_INPUT MATERIAL_.

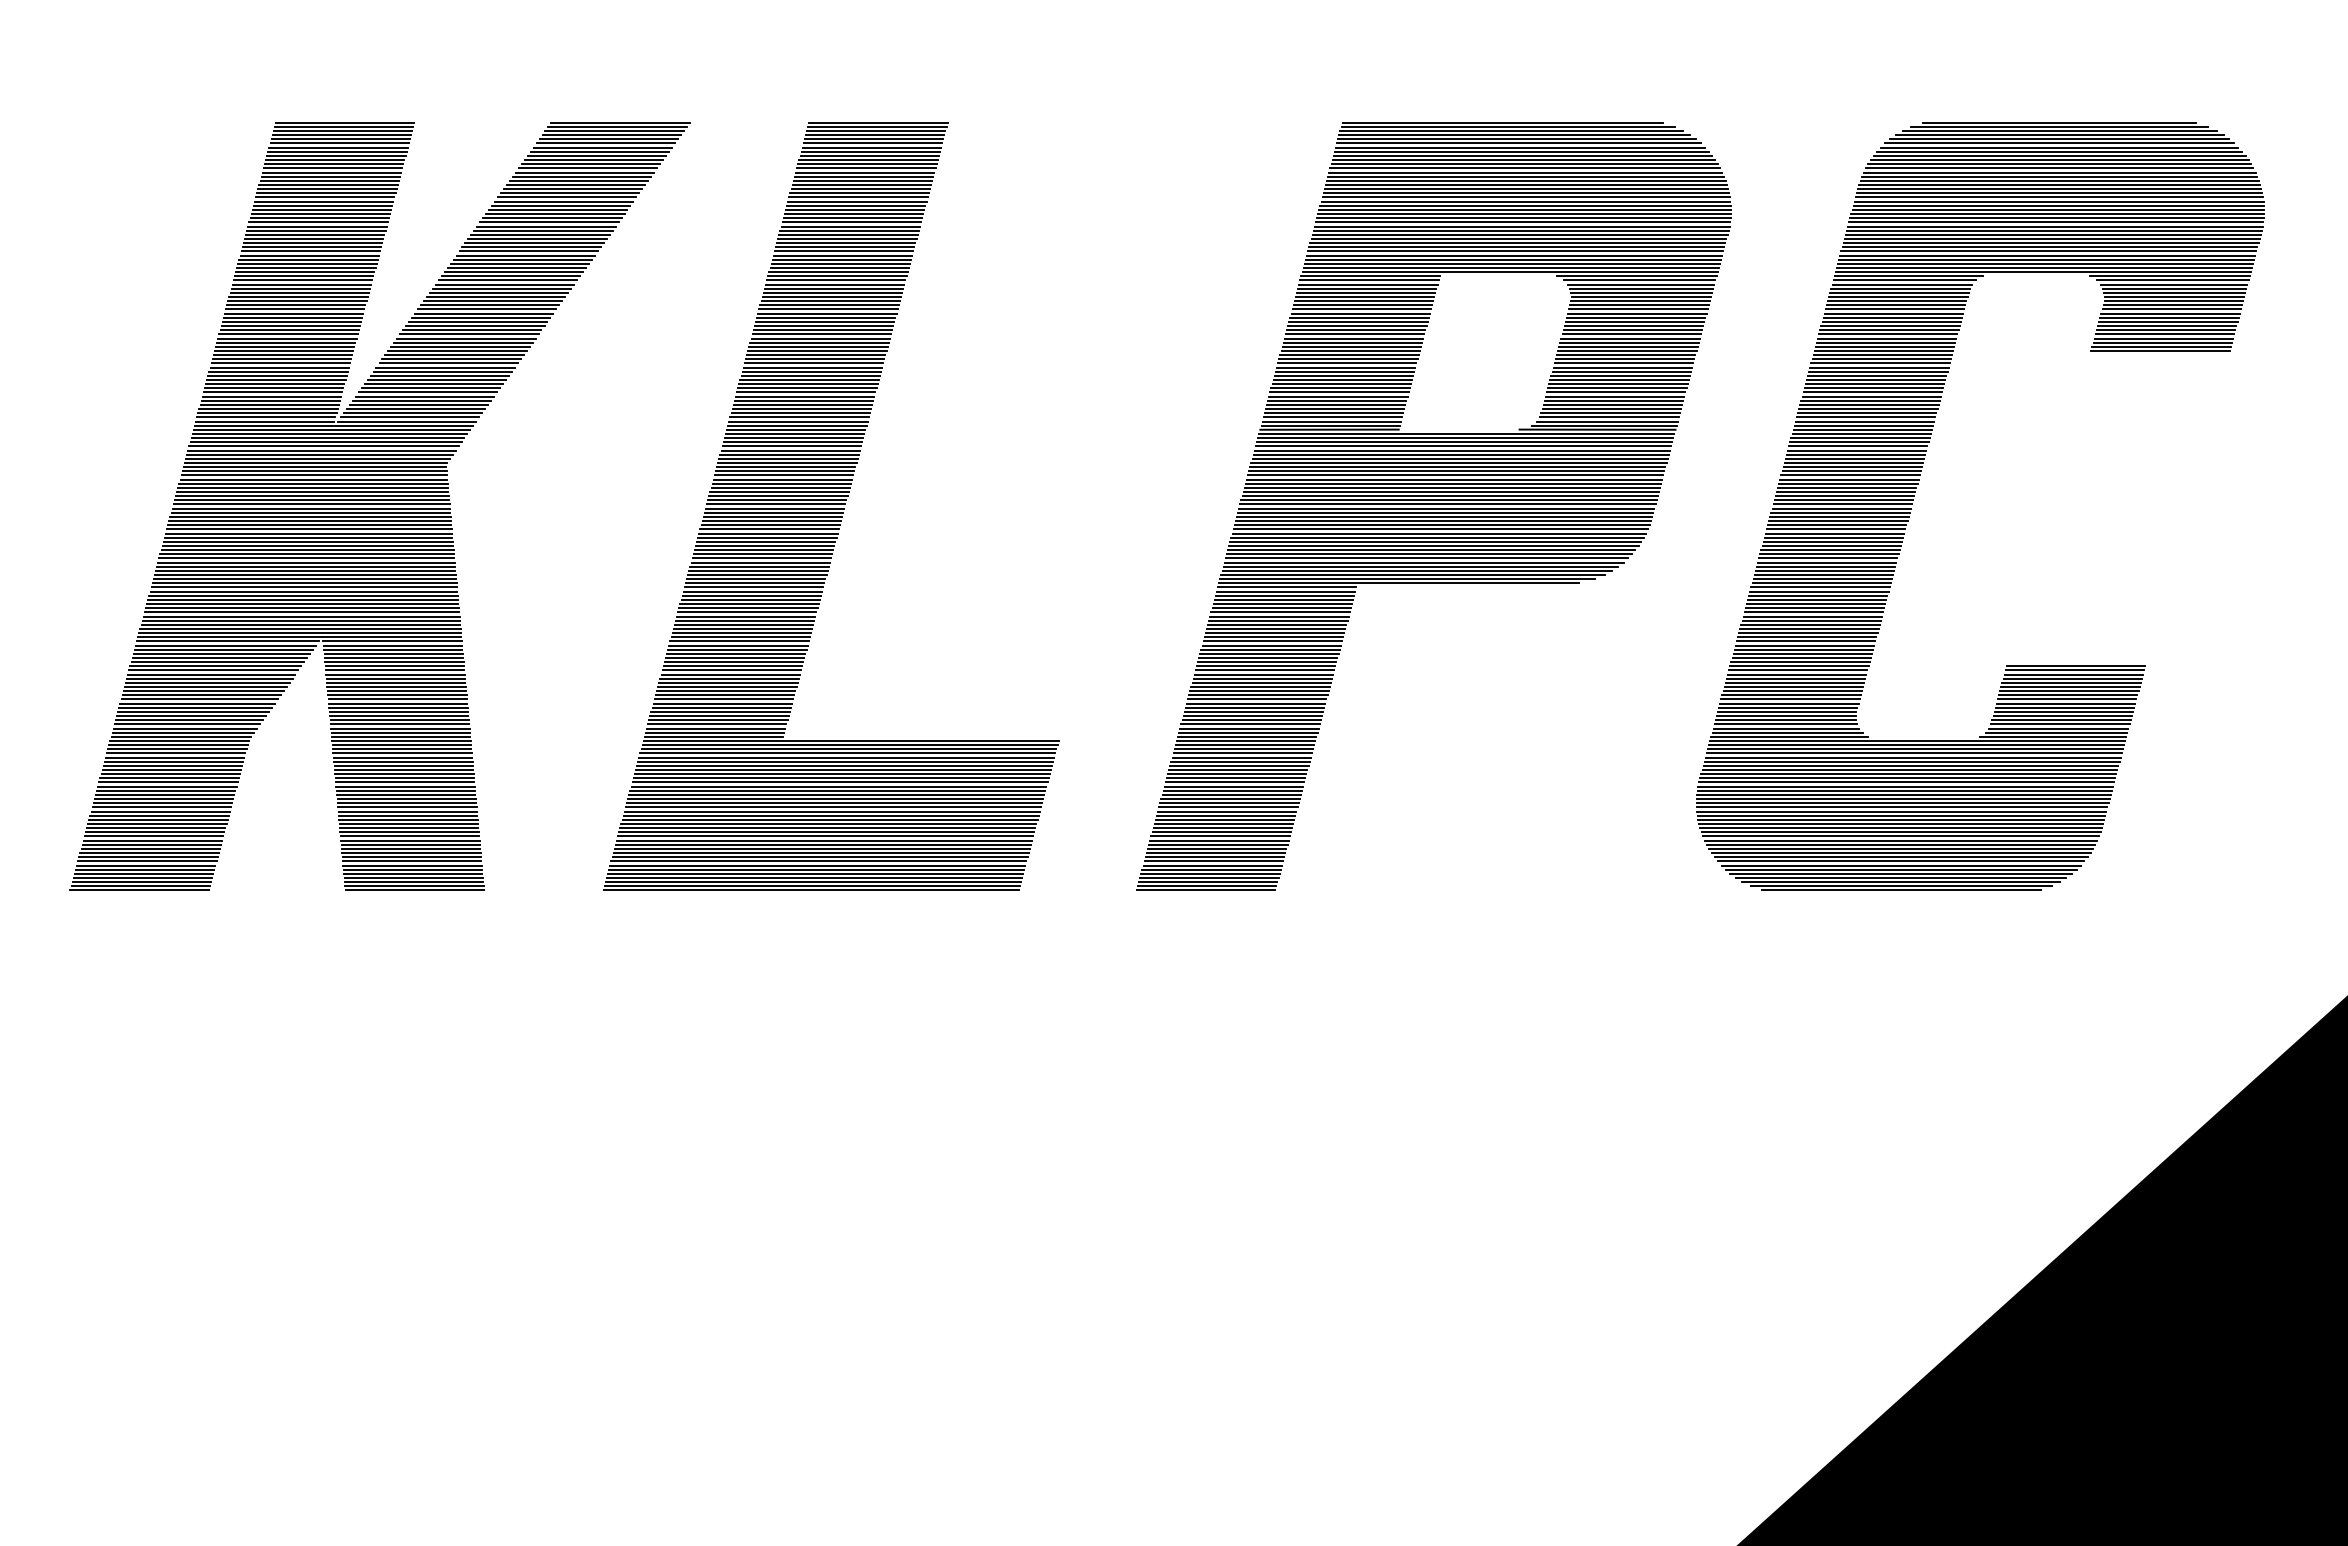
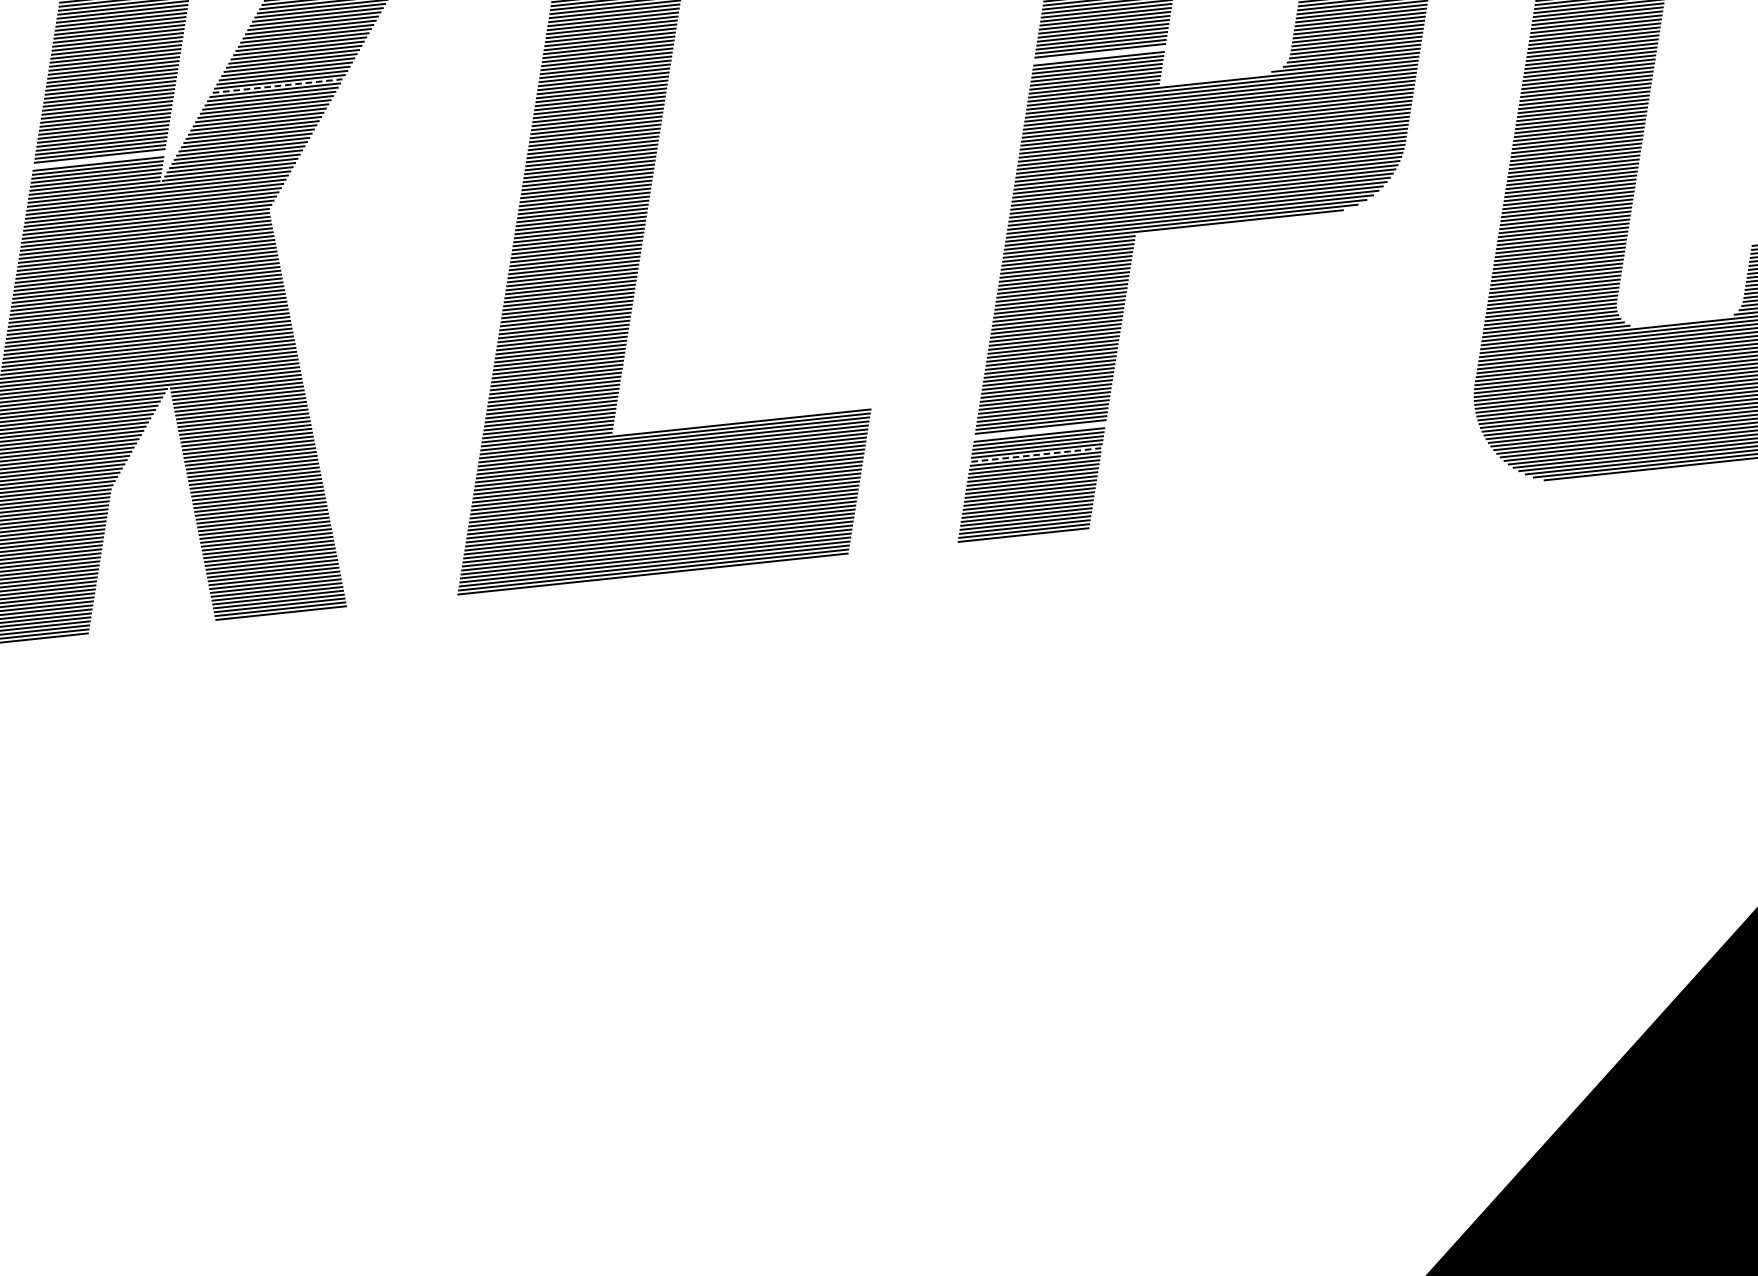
line: (469, 334) -> (277, 86), solid -> dashed
line: (272, 392) -> (98, 160), removed
line: (1339, 392) -> (1099, 54), removed
line: (1234, 782) -> (1039, 431), removed
line: (1228, 807) -> (1036, 455), solid -> dashed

_EXERCISE OBJECTIVE_.
If a line in the records above contains "solid", copy that line.

_WRITTEN ANSWER_.
line: (469, 334) -> (277, 86), solid -> dashed
line: (1228, 807) -> (1036, 455), solid -> dashed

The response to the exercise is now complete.